▶ **DOCUMENT**
------------------------------------------------------------

Case: Van Aert v. Sweda Farms Ltd. (Best Choice Eggs), 2018 ONCA 831 (CanLII)
Keywords: Eggs; Dismissal for Delay; Rules of Civil Procedure, RRO 1990, Reg 194
The Appellant, Sweda Farms Ltd., produces, grades, and sells eggs. The Respondents are egg suppliers. In 2008, after their business relationship ends, the Respondents are egged on to bring an action for the price of eggs supplied. The Appellant counterclaims.
A trial is scheduled. The Appellant’s previous counsel seeks an adjournment on terms, including consenting to a $164,560.92 judgment (with an Order that this judgment be stayed pending disposition of a future motion). The Appellant is required to pay the amount into Court on or before October 15, 2013. It does not. Further, the Appellant brings no motion and makes no steps to advance the counterclaim.
Five years later, the Appellant’s new counsel comes to court in search of a new Order allowing it to proceed with the counterclaim (if it pays the judgment funds into Court). The Appellant’s President asserts previous counsel acted without instructions and did not provide information relating to the judgment. The Motion Judge declines this request. The Court of Appeal confirms the result.
What Rules of Civil Procedure, RRO 1990, Reg 194 govern a party’s belated attempt to comply with an Order and proceed with a 5-year-old claim? The Court of Appeal noted the Motion Judge’s conclusion that the Rules are entirely silent on requests to “belatedly comply with an order”. (See para. 6).

------------------------------------------------------------

▶ **AIM A**
Using the case summary, answer these:
(i) What three things does the Appellant, Sweda Farms Ltd., do with eggs?
(ii) By what date was the Appellant required to pay the amount into Court?
(iii) What did the Motion Judge conclude the Rules say about requests to "belatedly comply with an order"?

Collection entries

------------------------------------------------------------

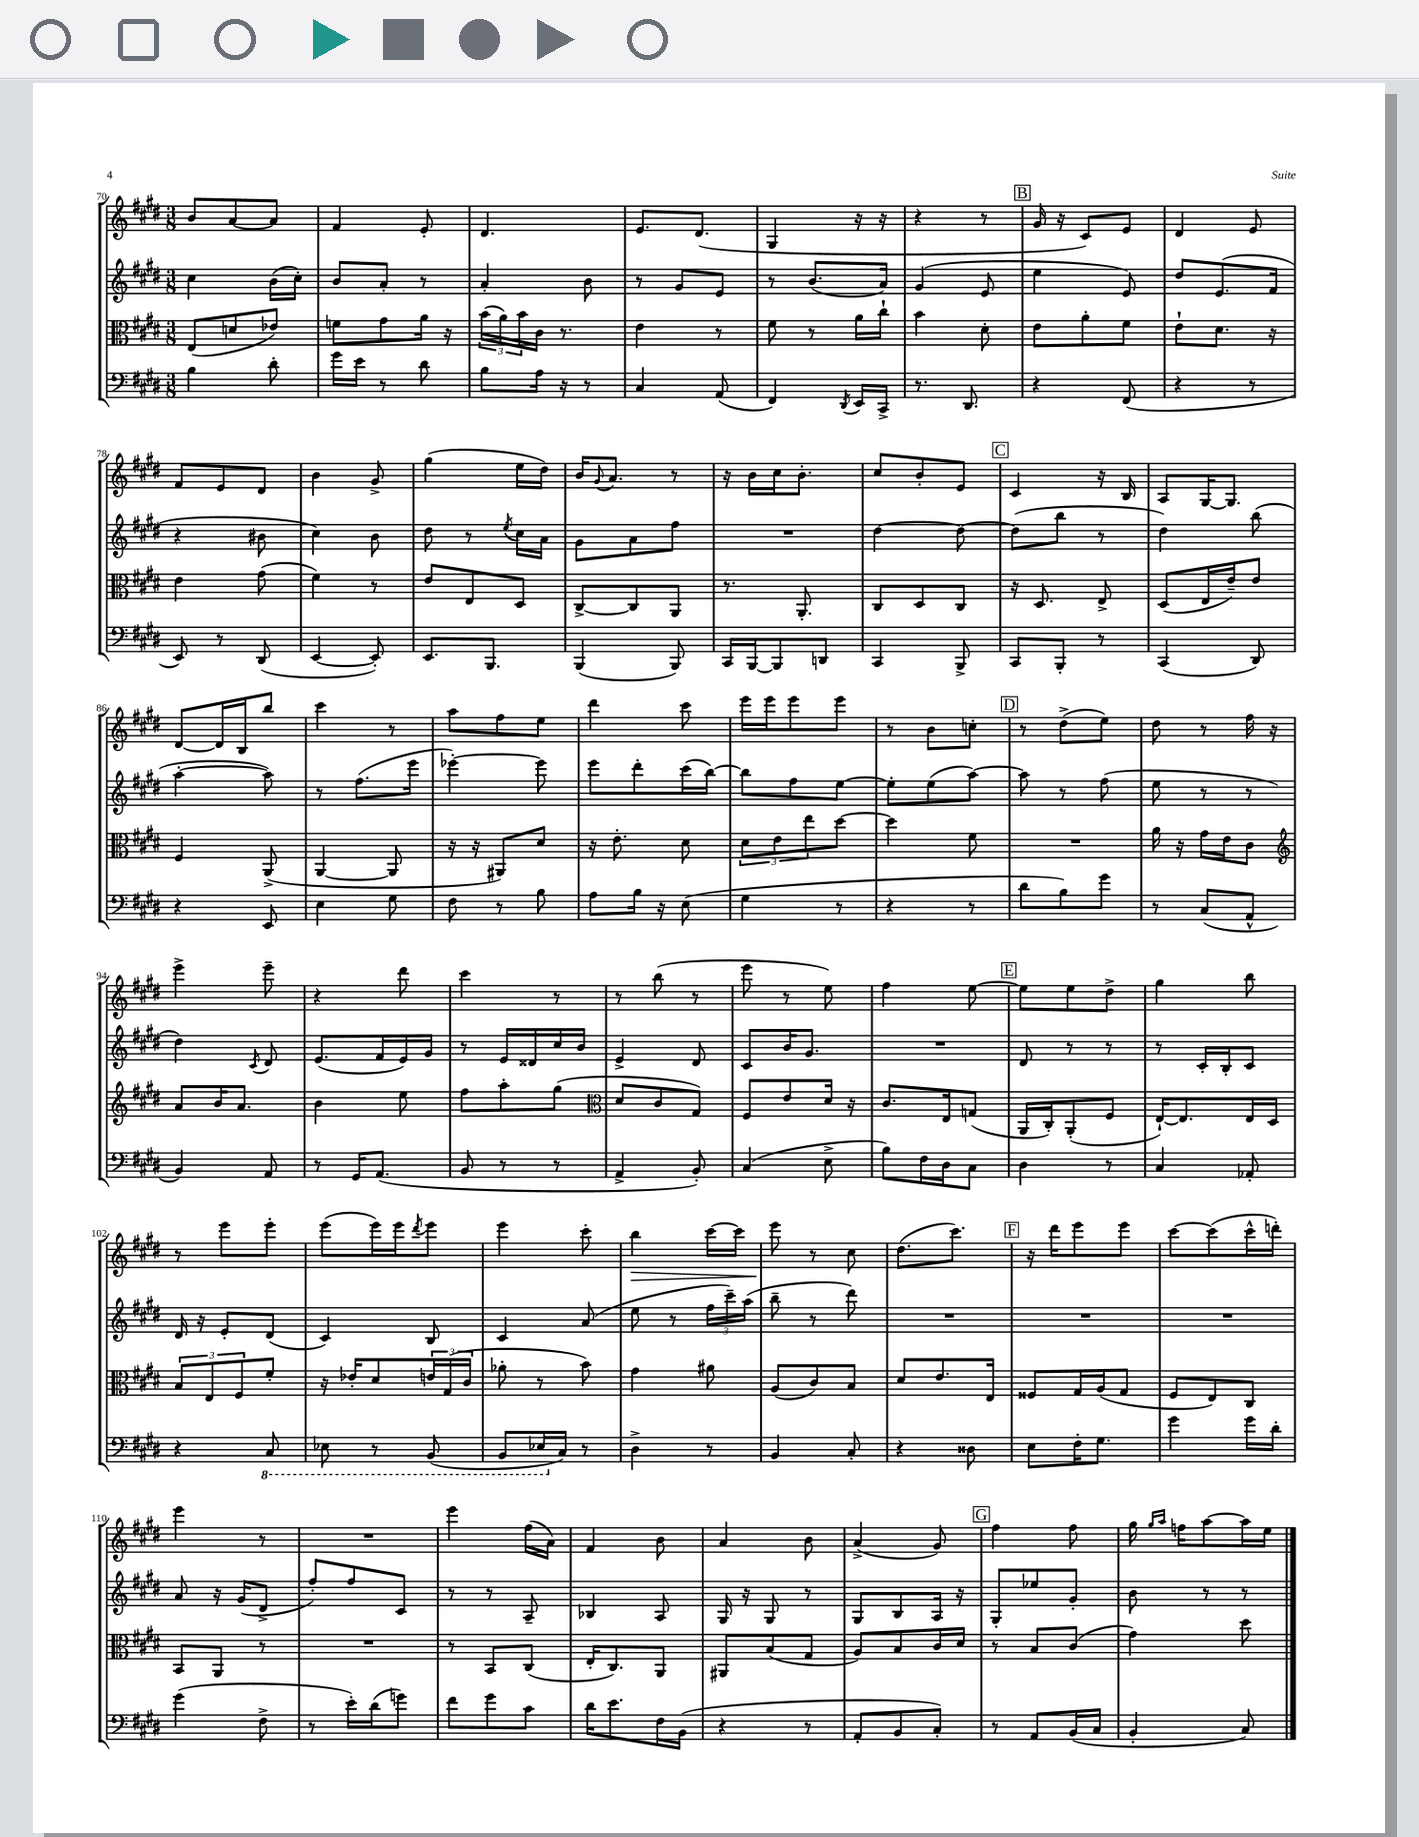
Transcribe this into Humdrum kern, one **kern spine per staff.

**kern	**kern	**kern	**kern
*staff4	*staff3	*staff2	*staff1
*clefF4	*clefC3	*clefG2	*clefG2
*k[f#c#g#d#]	*k[f#c#g#d#]	*k[f#c#g#d#]	*k[f#c#g#d#]
*M3/8	*M3/8	*M3/8	*M3/8
4B\	(8E/L	4cc#\	8b/L
.	8d/	.	[8a/
8d#'\	8e-/J)	(16b\LL	8a/]J
.	.	16cc#'\JJ)	.
=	=	=	=
16g#\LL	8f\L	8b/L	4f#/
16e\JJ	.	.	.
8r	8g#\	8a'/J	.
8d#\	16a\Jk	8r	8e'/
.	16r	.	.
=	=	=	=
8B\L	(24b\LL	4a'/	4.d#/
.	24a\)	.	.
.	24b\	.	.
16A\Jk	16c#\JJ	.	.
16r	8.r	.	.
8r	.	8b\	.
=	=	=	=
4C#/	4e\	8r	8.e/L
.	.	8g#/L	.
.	.	.	(8.d#/J
(8AA/	8r	8e/J	.
=	=	=	=
4FF#/)	8f#\	8r	4G#/
.	8r	(8.b/L	.
8qDD#/	.	.	.
16EE/LL	16a\LL	.	16r
16CC#^/JJ	16cc#`\JJ	16a/Jk)	16r
=	=	=	=
8.r	4b\	(4g#/	4r
8.DD#/	.	.	.
.	8d#'\	8e/	8r
=	=	=	=
4r	8e\L	4ee\	16g#/
.	.	.	16r
.	8a'\	.	8c#/L)
(8FF#/	8f#\J	8e/)	8e/J
=	=	=	=
4r	8e`\L	8dd#/L	4d#/
.	8.d#\J	(8.e/	.
8r	.	.	8e/
.	16r	16f#/Jk	.
=	=	=	=
8EE/)	4e\	4r	8f#/L
8r	.	.	8e/
(8DD#/	(8g#\	8b#\	8d#/J
=	=	=	=
[4EE/	4f#\)	4cc#\)	4b\
8EE'/])	8r	8b\	8g#^/
=	=	=	=
8.EE/L	8e/L	8dd#\	(4gg#\
.	8E/	8r	.
8.BBB/J	.	.	.
.	.	8qee/	.
.	8D#/J	16cc#\LL	16ee\LL
.	.	16a\JJ	16dd#\JJ)
=	=	=	=
(4BBB/	[8C#^/L	8g#\L	16b/LK
.	.	.	8qqg#/
.	.	.	8.a/J
.	8C#/]	8a\	.
8BBB/)	8AA/J	8ff#\J	8r
=	=	=	=
16CC#/LL	8.r	4.r	16r
[16BBB/J	.	.	16b\LL
8BBB/]	.	.	16cc#\J
.	8.AA'/	.	8.b'\J
8DD/J	.	.	.
=	=	=	=
4CC#/	8C#/L	[4dd#\	8cc#/L
.	8D#/	.	8b'/
8BBB^/	8C#/J	8dd#\_	8e/J
=	=	=	=
8CC#/L	16r	(8dd#\]L	4c#/
.	8.D#/	.	.
8BBB'/J	.	8bb\J	.
8r	8E^/	8r	16r
.	.	.	16B/
=	=	=	=
(4CC#/	(8D#/L	4dd#\)	8A/L
.	16E/L	.	[16G#/K
.	16e~/J)	.	8.G#/]J
8DD#/)	8e/J	(8bb\	.
=	=	=	=
4r	4F#/	[4aa'\	[8d#/L
.	.	.	16d#/]L
.	.	.	16B/J
8EE/	(8AA^/	8aa\])	8bb/J
=	=	=	=
4E\	[4AA/	8r	4ccc#\
.	.	(8.ff#\L	.
8G#\	8AA/]	.	8r
.	.	16eee\Jk	.
=	=	=	=
8F#\	16r	[4eee-'\)	8aa\L
.	16r	.	.
8r	8AA#/L)	.	8ff#\
8B\	8d#/J	8eee-\]	8ee\J
=	=	=	=
8A\L	16r	8eee\L	4ddd#\
.	8.e'\	.	.
16B\Jk	.	8ddd#'\	.
16r	.	.	.
(8E\	8d#\	(16ccc#\L	8ccc#\
.	.	[16bb\JJ)	.
=	=	=	=
4G#\	12d#\L	8bb\]L	16eee\LL
.	.	.	16eee\J
.	12e\	.	.
.	.	8ff#\	8eee\
.	12ee\	.	.
8r	[8dd#\J	[8ee\J	8eee\J
=	=	=	=
4r	4dd#\]	8ee'\]L	8r
.	.	(8ee\	8b\L
8r	8f#\	[8aa\J)	8cc'\J
=	=	=	=
8d#\L	4.r	8aa\]	8r
8B\)	.	8r	(8dd#^\L
8g#\J	.	(8ff#\	8ee\J)
=	=	=	=
8r	16a\	8ee\	8dd#\
.	16r	.	.
(8C#/L	16g#\LL	8r	8r
.	16e\J	.	.
8AA^^/J	8c#\J	8r	16ff#\
.	.	.	16r
=	=	=	=
*	*clefG2	*	*
4BB/)	8a/L	4dd#\)	4eee^\
.	16b/K	.	.
.	8.a/J	.	.
.	.	8qc#/	.
8AA/	.	8d#/	8eee~\
=	=	=	=
8r	4b\	(8.e/L	4r
16GG#/LK	.	.	.
(8.AA/J	.	16f#/L	.
.	8ee\	16e/)	8ddd#\
.	.	16g#/JJ	.
=	=	=	=
8BB/	8ff#\L	8r	4ccc#\
8r	8aa'\	16e/LL	.
.	.	16d##/	.
8r	(8gg#\J	16cc#/	8r
.	.	16b/JJ	.
=	=	=	=
*	*clefC3	*	*
4AA^/	8d#/L	4e^/	8r
.	8c#/	.	(8bb\
8BB'/)	8G#/J)	8d#/	8r
=	=	=	=
(4C#/	8F#/L	8c#/L	8eee\
.	8e/	16b/K	8r
.	.	8.g#/J	.
8E^\	16d#/Jk	.	8ee\)
.	16r	.	.
=	=	=	=
8B\L)	8.c#/L	4.r	4ff#\
16F#\L	.	.	.
16D#\J	16E/k	.	.
8C#\J	(8G/J	.	[8ee\
=	=	=	=
4D#\	16AA/LL	8d#/	8ee\]L
.	16C#'/J)	.	.
.	(8AA'/	8r	8ee\
8r	8F#/J	8r	8dd#^\J
=	=	=	=
4C#/	[16E`/LK)	8r	4gg#\
.	8.E/]	.	.
.	.	16c#'/LL	.
.	.	16B'/J	.
8AA-'/	16E/L	8c#/J	8bb\
.	16D#/JJ	.	.
=	=	=	=
4r	12B/L	16d#/	8r
.	.	16r	.
.	12E/	.	.
.	.	8e'/L	8eee\L
.	12F#/	.	.
8CC#/	8f#'/J	(8d#/J	8eee'\J
=	=	=	=
8EE-\	16r	4c#/)	(8eee\L
.	16e-'/LK	.	.
8r	8d#/	.	16eee\L)
.	.	.	16eee\J
.	.	.	8qddd#/
(8BBB/	24e/L	8B/	8eee\J
.	(24G#/	.	.
.	24c#/JJ	.	.
=	=	=	=
8BBB/L	8a-'\	4c#/	4eee\
16EE-/L	8r	.	.
16C#/JJ)	.	.	.
8r	8b\)	(8a/	8ccc#'\
=	=	=	=
4D#^\	4g#\	8ee\	4bb\
.	.	8r	.
8r	8a#\	24ff#\LL	[16ccc#\LL
.	.	24ccc#~\)	.
.	.	.	16ccc#\]JJ
.	.	(24aa\JJ	.
=	=	=	=
4BB/	(8A/L	8bb~\	8eee\
.	8c#/)	8r	8r
8C#'/	8B/J	8ddd#\)	8cc#\
=	=	=	=
4r	8d#/L	4.r	(8.dd#\L
.	8.e/	.	.
.	.	.	8.ccc#\J)
8D##\	.	.	.
.	16E/Jk	.	.
=	=	=	=
8E\L	8F##/L	4.r	16r
.	.	.	16ddd#\LK
16F#'\K	16G#/L	.	8eee\
8.G#\J	(16A/J	.	.
.	8G#/J	.	8eee\J
=	=	=	=
4g#\	8F#/L	4.r	[8ccc#\L
.	8E/)	.	(8ccc#\]
16g#\LL	8C#/J	.	16ccc#^^\L
16d#'\JJ	.	.	16ddd'\JJ)
=	=	=	=
(4g#\	8BB/L	8a/	4eee\
.	8AA/J	16r	.
.	.	(16g#/LK	.
8F#^\	8r	8d#^/J	8r
=	=	=	=
8r	4.r	8ff#'/L)	4.r
16e'\LL)	.	8ff#/	.
(16d#\J	.	.	.
8g\J)	.	8c#/J	.
=	=	=	=
8f#\L	8r	8r	4eee\
8g#\	8BB/L	8r	.
8c#\J	(8C#/J	8A~/	(16ff#\LL
.	.	.	16a\JJ)
=	=	=	=
16d#\LK	16E'/LK	4B-/	4f#/
8.e\	8.C#/)	.	.
16F#\L	8AA/J	8A/	8b\
(16BB\JJ	.	.	.
=	=	=	=
4r	8AA#/L	16G#/	4a/
.	.	16r	.
.	(8B/	8G#/	.
8r	8G#/J	8r	8b\
=	=	=	=
8AA'/L	8A/L)	8G#/L	(4a^/
8BB/	8B/	8B/	.
8C#'/J)	16c#/L	16A/Jk	8g#/)
.	16d#/JJ	16r	.
=	=	=	=
8r	8r	8G#'/L	4ff#\
8AA/L	8B/L	8ee-/	.
(16BB/L	(8c#/J	8g#'/J	8ff#\
16C#/JJ	.	.	.
=	=	=	=
4BB'/	4g#\)	8b\	16gg#\
.	.	.	16qqgg#/LL
.	.	.	16qqaa/JJ
.	.	.	16ff\LK
.	.	8r	[8aa\
8C#/)	8dd#\	8r	16aa\]L
.	.	.	16ee\JJ
==	==	==	==
*-	*-	*-	*-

------------------------------------------------------------

▶ **AIM B**
Which lines of the listing contain the string "kern"? Extract each of them.

▶ **TASK ANSWER A**
(i) It produces, grades, and sells eggs.
(ii) On or before October 15, 2013.
(iii) That the Rules are entirely silent on such requests.

▶ **TASK ANSWER B**
Transcribe this into Humdrum kern, one **kern spine per staff.
**kern	**kern	**kern	**kern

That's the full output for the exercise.